In college I studied Philosophy and Religion.  I realized that I love teaching people about the Catholic faith, and wanted to pursue a career as a theology professor.   I went on to graduate studies in Theology at Franciscan University.  
Upon finishing my master’s degree, I was accepted into the doctorate program in theology at Duquesne University.  While in this program, I had the opportunity to focus my studies on my true passion: Eastern Christianity.  My dissertation director was Father Michael Slusser, a patristics scholar with a profound understanding of the Greek Fathers and the Eastern Christian theological tradition.  I learned so much from working with him on my dissertation, which was a study entitled Adrian Fortescue and the Eastern Christian Churches.  It was later published as a book by Gorgias Press.
I also had the pleasure of taking classes at SS. Cyril and Methodius Byzantine Catholic Seminary.  One of the professors, Father David Petras, had a tremendous impact on me.  Father David served on my dissertation committee, and taught me a great deal about liturgy and ecumenism.  I also became friends with a Ukrainian Catholic priest who served in Ireland, Archimandrite Serge Kelleher of blessed memory.  Father Serge was very wise, and taught me what it really means to be an Eastern Christian in communion with Rome – with the challenges that it entails.

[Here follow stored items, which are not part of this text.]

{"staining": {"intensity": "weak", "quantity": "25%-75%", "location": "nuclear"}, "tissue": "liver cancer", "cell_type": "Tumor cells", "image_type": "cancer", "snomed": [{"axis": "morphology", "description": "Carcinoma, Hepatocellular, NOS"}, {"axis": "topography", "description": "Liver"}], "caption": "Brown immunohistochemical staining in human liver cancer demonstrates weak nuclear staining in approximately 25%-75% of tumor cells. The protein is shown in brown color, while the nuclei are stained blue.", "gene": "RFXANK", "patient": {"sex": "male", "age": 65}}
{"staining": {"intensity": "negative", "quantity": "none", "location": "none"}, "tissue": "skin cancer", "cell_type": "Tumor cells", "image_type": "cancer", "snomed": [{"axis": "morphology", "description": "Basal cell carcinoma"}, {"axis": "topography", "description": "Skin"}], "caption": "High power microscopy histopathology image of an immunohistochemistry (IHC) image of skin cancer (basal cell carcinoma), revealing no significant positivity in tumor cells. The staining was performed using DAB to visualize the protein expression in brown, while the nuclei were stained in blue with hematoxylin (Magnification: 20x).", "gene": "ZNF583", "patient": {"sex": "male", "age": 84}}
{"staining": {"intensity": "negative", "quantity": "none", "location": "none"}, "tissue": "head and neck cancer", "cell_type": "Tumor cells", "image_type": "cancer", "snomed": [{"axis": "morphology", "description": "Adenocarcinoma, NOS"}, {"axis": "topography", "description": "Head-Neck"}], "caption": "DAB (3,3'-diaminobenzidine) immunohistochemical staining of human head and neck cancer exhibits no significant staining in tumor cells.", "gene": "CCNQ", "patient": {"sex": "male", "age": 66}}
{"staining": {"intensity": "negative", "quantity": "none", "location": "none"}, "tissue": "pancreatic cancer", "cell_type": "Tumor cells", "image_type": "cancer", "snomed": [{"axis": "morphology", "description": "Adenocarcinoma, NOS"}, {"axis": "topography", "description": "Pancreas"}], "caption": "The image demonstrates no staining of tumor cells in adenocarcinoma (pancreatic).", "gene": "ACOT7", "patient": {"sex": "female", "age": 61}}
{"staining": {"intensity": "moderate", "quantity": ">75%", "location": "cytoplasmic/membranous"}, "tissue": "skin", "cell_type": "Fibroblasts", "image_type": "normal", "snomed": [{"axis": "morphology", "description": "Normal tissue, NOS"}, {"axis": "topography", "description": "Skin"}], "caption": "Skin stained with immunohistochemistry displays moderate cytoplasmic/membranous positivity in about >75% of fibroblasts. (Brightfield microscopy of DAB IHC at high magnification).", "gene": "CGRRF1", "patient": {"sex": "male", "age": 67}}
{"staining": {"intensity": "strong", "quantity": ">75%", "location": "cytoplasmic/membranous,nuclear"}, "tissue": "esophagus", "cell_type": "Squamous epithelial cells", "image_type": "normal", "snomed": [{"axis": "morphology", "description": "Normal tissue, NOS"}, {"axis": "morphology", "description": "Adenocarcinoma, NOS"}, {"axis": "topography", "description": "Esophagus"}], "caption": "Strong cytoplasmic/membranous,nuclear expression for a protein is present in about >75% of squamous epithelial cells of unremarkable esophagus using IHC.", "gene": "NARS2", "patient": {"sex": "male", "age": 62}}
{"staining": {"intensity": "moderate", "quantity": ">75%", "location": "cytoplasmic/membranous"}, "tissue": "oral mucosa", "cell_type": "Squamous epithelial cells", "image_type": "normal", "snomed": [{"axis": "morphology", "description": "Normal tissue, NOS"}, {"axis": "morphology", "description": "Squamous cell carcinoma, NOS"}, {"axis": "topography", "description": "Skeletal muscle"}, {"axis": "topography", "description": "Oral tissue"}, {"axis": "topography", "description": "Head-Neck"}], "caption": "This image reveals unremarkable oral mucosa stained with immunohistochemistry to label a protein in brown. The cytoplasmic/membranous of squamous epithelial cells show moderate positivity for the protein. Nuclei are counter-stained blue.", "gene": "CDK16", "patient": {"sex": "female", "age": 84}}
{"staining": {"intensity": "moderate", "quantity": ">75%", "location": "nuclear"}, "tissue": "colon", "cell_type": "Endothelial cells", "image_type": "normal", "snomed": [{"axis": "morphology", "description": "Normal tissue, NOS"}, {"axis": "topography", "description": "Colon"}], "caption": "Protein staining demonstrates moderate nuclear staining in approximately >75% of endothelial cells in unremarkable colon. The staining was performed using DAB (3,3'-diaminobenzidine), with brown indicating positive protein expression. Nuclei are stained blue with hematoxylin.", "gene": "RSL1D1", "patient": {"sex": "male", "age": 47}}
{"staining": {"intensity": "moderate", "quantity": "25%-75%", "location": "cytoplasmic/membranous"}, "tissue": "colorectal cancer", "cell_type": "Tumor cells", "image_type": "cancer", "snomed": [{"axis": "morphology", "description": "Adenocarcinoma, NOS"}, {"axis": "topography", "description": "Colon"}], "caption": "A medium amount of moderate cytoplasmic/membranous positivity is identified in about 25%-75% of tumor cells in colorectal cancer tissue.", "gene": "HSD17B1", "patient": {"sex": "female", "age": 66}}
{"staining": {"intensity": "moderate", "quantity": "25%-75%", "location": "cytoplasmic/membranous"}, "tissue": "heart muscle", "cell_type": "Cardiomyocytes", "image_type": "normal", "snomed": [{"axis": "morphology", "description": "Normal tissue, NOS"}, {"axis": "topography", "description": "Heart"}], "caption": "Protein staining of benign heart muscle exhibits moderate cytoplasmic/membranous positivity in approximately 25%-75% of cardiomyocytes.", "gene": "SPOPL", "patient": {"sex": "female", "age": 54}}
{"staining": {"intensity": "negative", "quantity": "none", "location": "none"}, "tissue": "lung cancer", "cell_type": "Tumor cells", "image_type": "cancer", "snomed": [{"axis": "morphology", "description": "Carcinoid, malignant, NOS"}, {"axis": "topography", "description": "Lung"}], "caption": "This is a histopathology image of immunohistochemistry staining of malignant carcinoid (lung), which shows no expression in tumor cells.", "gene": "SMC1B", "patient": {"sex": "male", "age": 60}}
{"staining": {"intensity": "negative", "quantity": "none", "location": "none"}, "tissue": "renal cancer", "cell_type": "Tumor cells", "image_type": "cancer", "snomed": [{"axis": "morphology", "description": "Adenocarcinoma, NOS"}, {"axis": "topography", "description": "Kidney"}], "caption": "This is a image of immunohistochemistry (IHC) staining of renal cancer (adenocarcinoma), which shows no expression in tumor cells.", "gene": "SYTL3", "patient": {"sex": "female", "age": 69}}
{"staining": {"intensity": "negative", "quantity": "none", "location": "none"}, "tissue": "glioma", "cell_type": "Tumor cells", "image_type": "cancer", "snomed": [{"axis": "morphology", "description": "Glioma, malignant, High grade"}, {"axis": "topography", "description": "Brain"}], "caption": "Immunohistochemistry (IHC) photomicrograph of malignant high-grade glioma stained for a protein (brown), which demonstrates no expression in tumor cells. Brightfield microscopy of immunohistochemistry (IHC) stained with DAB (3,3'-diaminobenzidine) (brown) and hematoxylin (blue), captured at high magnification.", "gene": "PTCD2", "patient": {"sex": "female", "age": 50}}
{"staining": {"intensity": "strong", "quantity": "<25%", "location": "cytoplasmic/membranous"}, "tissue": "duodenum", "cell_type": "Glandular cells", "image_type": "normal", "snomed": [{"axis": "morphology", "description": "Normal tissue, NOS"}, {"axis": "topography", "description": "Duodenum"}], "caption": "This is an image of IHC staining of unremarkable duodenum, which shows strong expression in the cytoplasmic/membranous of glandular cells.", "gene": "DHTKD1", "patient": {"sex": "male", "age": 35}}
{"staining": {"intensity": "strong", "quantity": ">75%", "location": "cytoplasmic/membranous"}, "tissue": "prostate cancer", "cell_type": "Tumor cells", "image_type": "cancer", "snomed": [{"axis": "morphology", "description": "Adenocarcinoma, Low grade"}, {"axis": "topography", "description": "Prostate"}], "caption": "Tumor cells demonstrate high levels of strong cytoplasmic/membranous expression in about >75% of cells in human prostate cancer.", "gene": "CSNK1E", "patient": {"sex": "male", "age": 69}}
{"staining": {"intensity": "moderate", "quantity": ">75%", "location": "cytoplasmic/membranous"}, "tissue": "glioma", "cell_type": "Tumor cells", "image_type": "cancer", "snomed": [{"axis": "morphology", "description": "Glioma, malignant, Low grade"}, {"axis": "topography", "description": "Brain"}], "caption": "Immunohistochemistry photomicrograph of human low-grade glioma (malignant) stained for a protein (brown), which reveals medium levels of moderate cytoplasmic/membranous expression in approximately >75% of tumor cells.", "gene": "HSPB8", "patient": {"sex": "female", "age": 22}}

After completing my doctorate, I was blessed with my dream job.  I teach theology at a small Catholic college in central Pennsylvania, Mount Aloysius.  I go to work and teach people about God, and I love every minute of it.  
Do you have any hobbies?  What do you do when you’re not teaching theology?
I spend a lot of time with my family, raising two wonderful children.  My wife, Vanessa is a life-long Greek Catholic, and she has a deep love for the faith.  Vanessa’s grandmother was a cantor who spent her life serving the church, and Vanessa seeks to follow her example.
For fun, I enjoy working with computers.  I have several websites that I design and manage.  One of the websites, From East to West, is dedicated to teaching Western Christians about Eastern Catholicism.  
My other primary website, Mythic Scribes, is a community of fantasy writers.  I love reading and writing fantasy fiction, and Mythic Scribes is a wonderful place to explore that interest.

Many thanks to Dr. Anthony Dragani for sharing!